The foraging strategy of traplining hummingbirds has important consequences for the spatial patterns of pollen flow. Long-distance foraging patterns allow trapliners to visit multiple forest fragments during a single bout (Taylor and White, 2007; Volpe et al., 2014), likely increasing pollen flow between them and thus reducing pollen pool differentiation among sites ( Figure 2E ). Also, it is difficult for trapliners to visit multiple neighboring plants due to the aggressive behavior of territorial hummingbirds (personal field observation). Therefore, traplining hummingbirds are unlikely to contribute substantially to local pollination. Finally, the fidelity of traplining hummingbirds to specific plants or inflorescences reduces the chances that neighboring plants receive pollen from the same father, thus increasing pollen pool differentiation among mothers within sites ( Figure 2C ).
In our system, the landscape genetic signature of pollination by traplining hummingbirds may be promoted by two factors: (1) the flowering phenology of H. tortuosa in which a limited number of flowers per inflorescence offer fresh nectar rewards every day (Stiles, 1975; Dobkin, 1984); and (2) the presence of a pollinator recognition mechanism (Betts et al., 2015).
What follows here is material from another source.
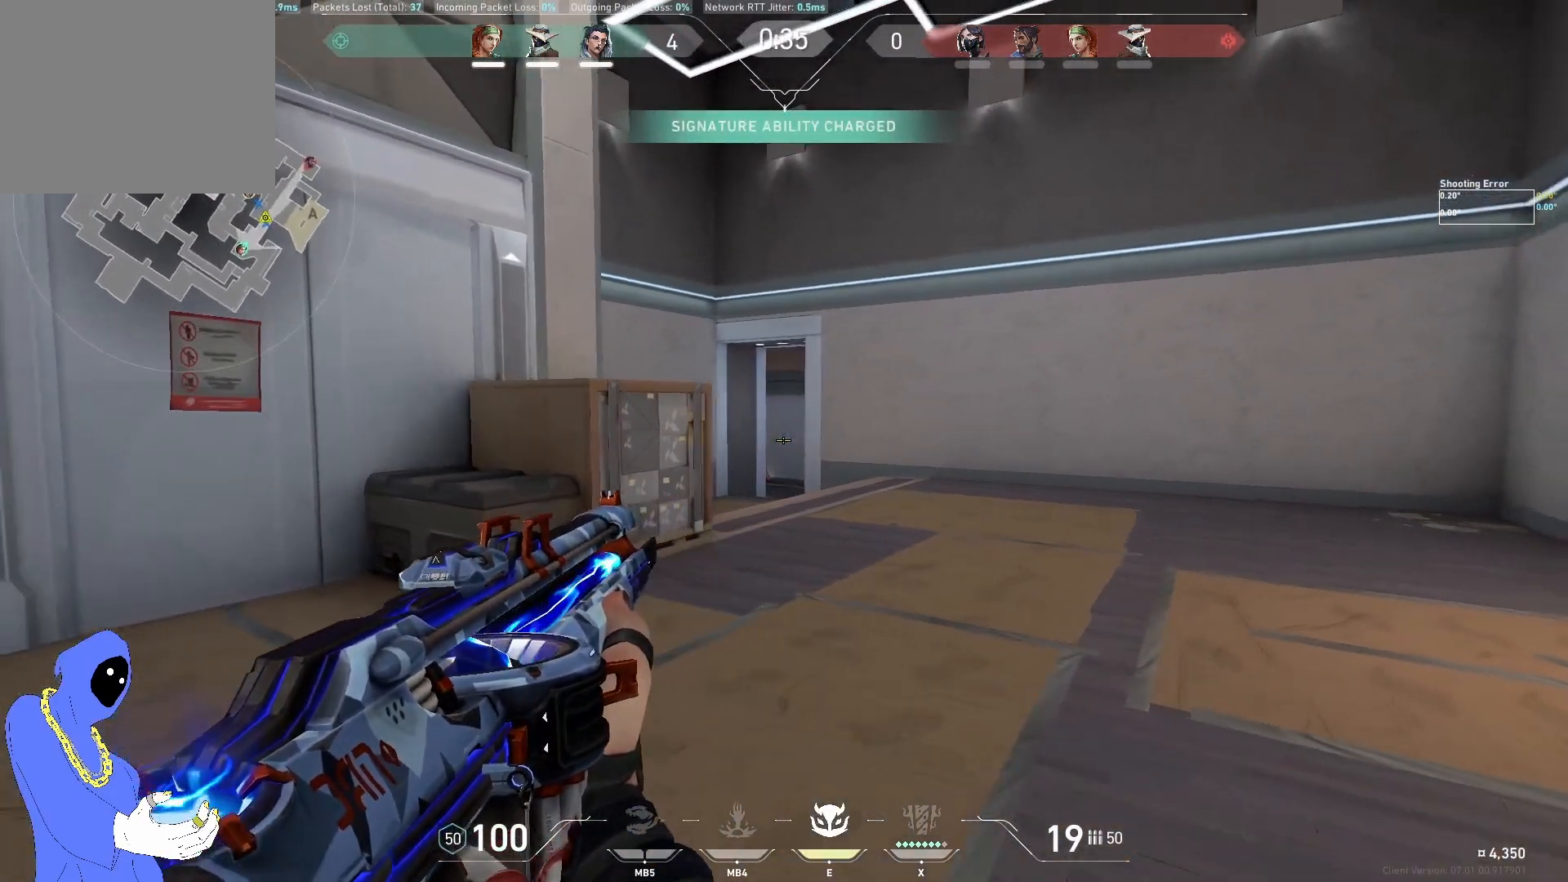
{"keys": ["a"], "events": [[117, "s", "down"], [233, "s", "up"]]}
Field experiments showed that pollen tube growth in H. tortuosa occurred when flowers were visited by traplining hummingbirds but was reduced significantly when visits were made by territorial hummingbirds (Betts et al., 2015). Based on these ecological experiments, we expected that traplining hummingbirds, and not territorial pollinators, would be largely responsible for successful pollination (Betts et al., 2015). We found that our estimates of pollen pool differentiation are consistent with this expectation, as the landscape genetic signature of pollination by traplining hummingbirds shown here confirms that effective pollen transfer is largely due to these species.
Although previous work in this system showed that territorial hummingbirds can contribute to pollen tube growth (Betts et al., 2015), our results suggest that these species contribute little to realized seed production. Based on their foraging strategy, territorial hummingbirds are expected to spatially restrict pollen flow (< 100 m), leading to increased pollen transfer among neighboring plants and reduced pollen flow between fragments (Hadley et al., 2017). This scenario should not increase the differentiation of pollen pools sampled by neighboring mothers ( Figure 2B ) but result in increased pollen pool differentiation among sites ( Figure 2D ). However, our results suggest the opposite, as we found high levels of pollen pool differentiation among mothers within sites and lower levels of pollen pool differentiation among sites ( Tables 1A–C ). Thus, the absence of a landscape genetic signature of pollination by territorial hummingbirds suggests that these pollinators do not contribute significantly to successful pollination in H. tortuosa.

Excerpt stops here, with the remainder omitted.